-------- EXCERPTED TEXT --------
With the Hebron transaction complete Oasis has now over 300,000 net acres in the Williston Basin. In our West Williston project area we are estimating the gross reserves ranging on average between 400 and 700,000 barrels of oil only or 450 to 790,000 equivalent. We expect that a portion of our inventory in the West Williston is resilient to lower oil prices in the $45 to $50 WTI range, given current cost structure. Specifically, this is the area around our operated Angell well which is just south of the river on the east side of our West Williston position.
We also recently completed the Kjorstad well on the north side of the river just above the Angell and early results look very good with the first seven day average of 1,670 Boes per day in line with what we saw out of the Angell well. This further confirms the resiliency of this position and the production from the Kjorstad will show up in our fourth quarter numbers.
In West Williston, we have increased production in the third quarter to 2,327 Boes per day, a 57% sequential increase over the prior quarter. This increase is driven primarily by our operated drilling program. Note that results from the acreage acquired in our Hebron acquisition will be reported as part of the West Williston project area going forward.
We’ve got a slide in our latest presentation that shows you specific geography and highlights associated with that transaction. And East Nesson we are maintaining our gross reserves average between 350 and 600,000 barrels of oil only or 400 to 675,000 equivalent. Although this area is still in early stages of development our east side wells within our core area look to be within our expected EUR range closer to the mid to the high end in the southern part of the block and lower end to the northern part of the block.
We believe the acreage in the Southern Burke county works well especially with early results on the Ernst well which, as I mentioned earlier, was completed with over 5 million pounds of white sand across 36 stages at a total cost of $6.2 million. Early performance is clearly in the range on the Ernst Well which produced at an average 441 Boes per day with the first 60 days.
As we’ve said before, the lower EUR range on East Nesson relative to West Williston is due to lower reservoir pressure with shallower depths as you head North in the East Nesson Block as well as higher water saturations in more variability in water cuts. Our Sanish area wells are all non-operated as you know but very prolific.
Our production in the third quarter increased to 1,445 Boes per day or a 6% increase over the prior quarter. In this area we have a working interest that range anywhere from less than 1% to as much as 15% and 1.4 net wells came on production in the third quarter in our Sanish position. I will now hand the call back to Michael who will review our financial results.
Michael Lou
Thank you, Tommy. Based on our earnings release you can see that we posted several records which we are very excited about. First our adjusted EBITDA reached $22 million for the third quarter which was a $15.5 million increase over the third quarter of 2009. Also, we had another record quarter on production which Tommy discussed earlier.
--------
* _DIRECTIONS_
1. From the earnings call excerpt on Oasis's Williston Basin operations, name every individual well identified by name.
2. Carry on the Oasis earnings call transcript with the next part of Michael Lou's remarks, continuing from its final sentence.
-------- DATA --------
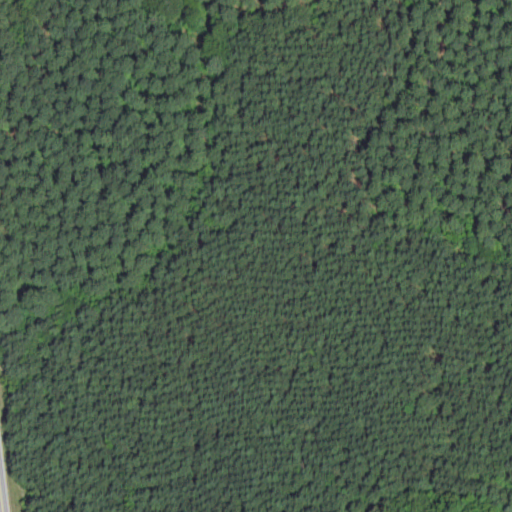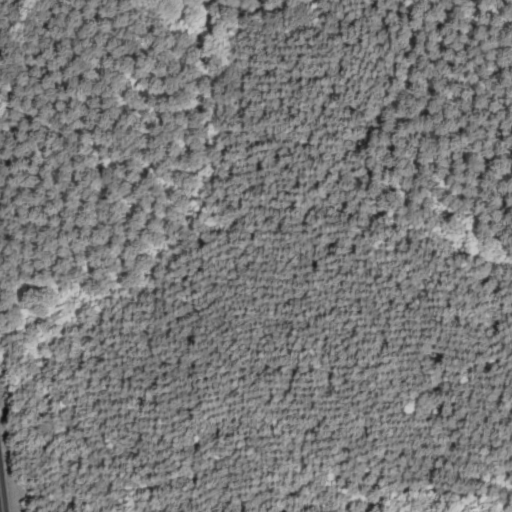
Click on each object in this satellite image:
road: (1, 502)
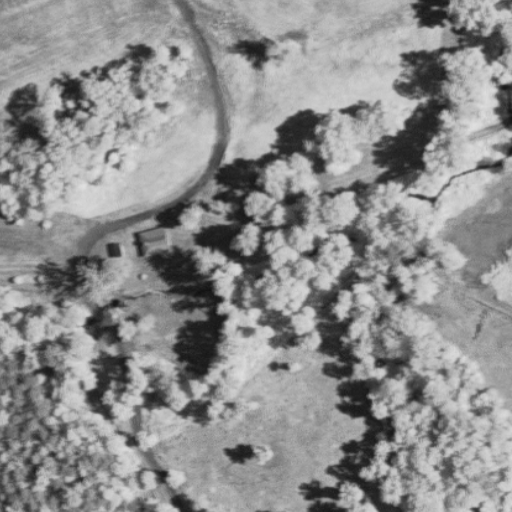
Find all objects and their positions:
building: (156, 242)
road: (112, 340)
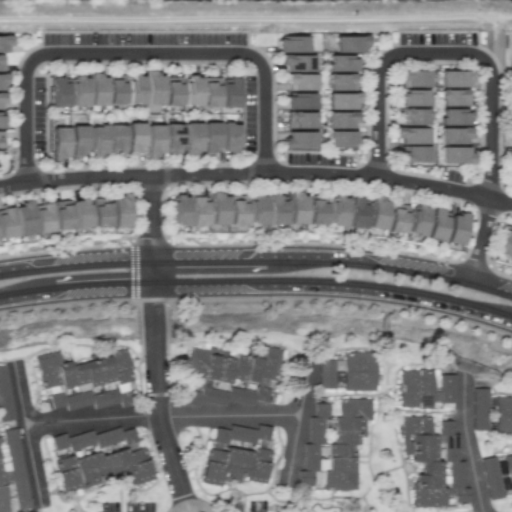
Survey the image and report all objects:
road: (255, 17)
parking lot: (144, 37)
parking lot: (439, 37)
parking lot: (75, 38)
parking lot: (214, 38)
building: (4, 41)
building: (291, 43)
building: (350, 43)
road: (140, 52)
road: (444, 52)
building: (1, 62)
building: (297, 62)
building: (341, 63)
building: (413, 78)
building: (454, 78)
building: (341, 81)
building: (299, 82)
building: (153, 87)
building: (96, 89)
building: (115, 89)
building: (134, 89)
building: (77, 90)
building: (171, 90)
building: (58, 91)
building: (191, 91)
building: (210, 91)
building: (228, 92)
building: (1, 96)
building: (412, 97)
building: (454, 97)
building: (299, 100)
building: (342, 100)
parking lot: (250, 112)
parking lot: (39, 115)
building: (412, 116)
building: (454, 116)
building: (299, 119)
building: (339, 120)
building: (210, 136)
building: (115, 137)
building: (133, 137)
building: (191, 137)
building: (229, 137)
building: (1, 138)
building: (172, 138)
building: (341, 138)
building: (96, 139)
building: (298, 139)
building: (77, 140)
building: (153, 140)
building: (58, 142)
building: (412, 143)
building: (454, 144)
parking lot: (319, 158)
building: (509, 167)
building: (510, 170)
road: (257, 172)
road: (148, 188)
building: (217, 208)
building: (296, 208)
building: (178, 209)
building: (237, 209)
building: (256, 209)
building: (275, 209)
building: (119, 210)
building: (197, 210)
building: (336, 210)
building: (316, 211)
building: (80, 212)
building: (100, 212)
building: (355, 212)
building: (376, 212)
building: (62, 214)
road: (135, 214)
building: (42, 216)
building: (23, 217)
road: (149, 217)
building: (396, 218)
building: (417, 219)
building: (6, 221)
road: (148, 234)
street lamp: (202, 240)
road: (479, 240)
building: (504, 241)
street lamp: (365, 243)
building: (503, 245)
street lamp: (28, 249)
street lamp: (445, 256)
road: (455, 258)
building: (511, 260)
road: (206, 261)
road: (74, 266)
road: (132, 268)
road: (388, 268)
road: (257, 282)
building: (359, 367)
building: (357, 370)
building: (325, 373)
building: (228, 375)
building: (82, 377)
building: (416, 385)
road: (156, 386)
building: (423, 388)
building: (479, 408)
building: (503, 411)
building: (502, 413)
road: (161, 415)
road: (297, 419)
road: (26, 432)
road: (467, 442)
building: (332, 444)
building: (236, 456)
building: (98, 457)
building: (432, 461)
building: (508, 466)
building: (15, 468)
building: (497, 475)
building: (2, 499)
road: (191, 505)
--------
* _THE RESPONSES_
1. Angell, Kjorstad, Ernst

2.
As I don’t expect anyone on the call wants me to reread our press release, I’ll just provide some color on a few points that need some elaboration.
We had a realized price for oil of $66.42 per barrel in a 13% differential in the third quarter. Historically the basis has been about a 10% average differential and we started the year with differentials at 11%. In the second quarter there was a bit of additional pressure on the takeaway side due to a scheduled five to six week turnaround at the Tesoro-Mandan refinery which pushed differentials up to 14%.
We saw that differential narrow in the third quarter up until the time the Enbridge six day line went down. The differential did start to expand again but this was slightly offset by higher NYMEX prices which rose

 


 

at the same time the line went down. So while realized prices stayed relatively in line, the dollar differential definitely grew at that time.
Lease operating expenses for the third quarter were $6.33 per Boe a 38% decrease per Boe from the third quarter of 2009. The main factors driving this improvement were increasing oil production volumes with a higher proportion of our production coming from Bakken wells reducing the impact of our higher cost Madison formation wells. Our Bakken wells are more productive and cost efficient than the older Madison wells.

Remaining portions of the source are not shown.